CS 431 Wrap-up
Download
Report
Transcript CS 431 Wrap-up
CS 431
The Semester in Elevator Speak
Carl Lagoze – Cornell University
May 5, 2004
Libraries as a model
• Elevator Speak
– Tim Berners-Lee didn’t invent information.
Libraries have a centuries long tradition of
information organization. We need to learn from
that tradition but rethink it in the networked
environment.
• The research
– Coordination of physical and digital information
– Machine learning from organized corpora
– Balancing human and machine effort
Metadata
• Elevator Speak
– Metadata is both a plague and a cure. In many
cases it is necessary, but too much thinking about
it relies on human input. Non-expert humans just
don’t do it well
• The research
– Automatic generation of metadata from document
context
– Automatic generation of metadata for non-textual
resources from related text
Tools and Standards
• Elevator Speak
– The entire XML stack provides a suite of tools and
standards that enrich our ability to process semistructured data. However, considerable work
remains to make this suite as efficient and robust
as established relational technology
• Research Areas
– Bridging the gap between fully structured and
unstructured data
– Overcoming the complexity problem
Semantic Web
• Elevator Speak
– Despite the almost overwhelming hype, the work
coming out of the semantic web initiative provide
an important foundation for modeling and
manipulating distributed semi-structured
information.
• Research Areas
– Efficient storage and querying of semi-structured
information
– Bridging the gap between XML standards and the
semantic web community
Web-Scale Information Discovery
• Elevator Speak
– The use of link structure and document context
has dramatically advanced our ability to find and
rank information at a massive scale
• Research Areas
– Customization of search results based on user
profiles, role, geographic location, etc.
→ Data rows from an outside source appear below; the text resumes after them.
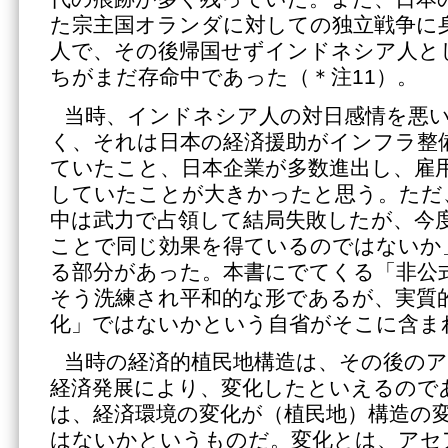
た宗主国オランダに対しての独立戦争に
人で、その後帰国せずインドネシア人と
ちがまだ存命中であった（＊注11）。
当時、インドネシア人の対日感情を悪
く、それは日本の経済援助がインフラ整
ていたこと、日本企業が多数進出し、雇
していたことが大きかったと思う。ただ
中は武力で占領して結局失敗したが、今
ことで同じ効果を得ているのではないか
る部分があった。本書にでてくる「非公
そう洗練され平和的な形であるが、実質
化」ではないかという自省がそこに含ま
当時の経済的植民地構造は、その後の
経済発展により、変化したといえるので
は、経済環境の変化が（植民地）構造の
はないかというものだ。変化とは、アセ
– Incorporating the deep web
– Introducing the dimension of time in web analysis
Preservation
• Elevator Speak
– Despite years of research in preservation of
digital content it remains a difficult, expensive,
and unresolved problem
• Research Areas
– Integrating information theory and preservation
– Economic models of preservation
Scholarly Publishing
• Elevator Speak
– We are in the midst of massive changes. It is not
yet clear who are the losers and winners or how
the technical/social/economic solutions will shake
out.
• Research Areas
– P2P and scholarly publishing
– Scholarly publishing networks
– Bibliometrics
Digital Rights Management
• Elevator Speak
– Another issue, like scholarly publishing, that is on
the front lines of the battle between the old
(physical) and new (digital) worlds. Who “wins” has
a much to do with politics and money as it does
with technology
• Research Areas
– Fair use and DRM
– Web-scale DRM infrastructure
– Business models for a digital society
The Big Elevator Speak
• As “code” infiltrates our social, political,
cultural, and economic lives its not just good
old computer science any more. We can work
to create the most optimal algorithms and
engineer the best systems. But, their effect
on our lives requires an awareness of social
context, human behavior, and ethics.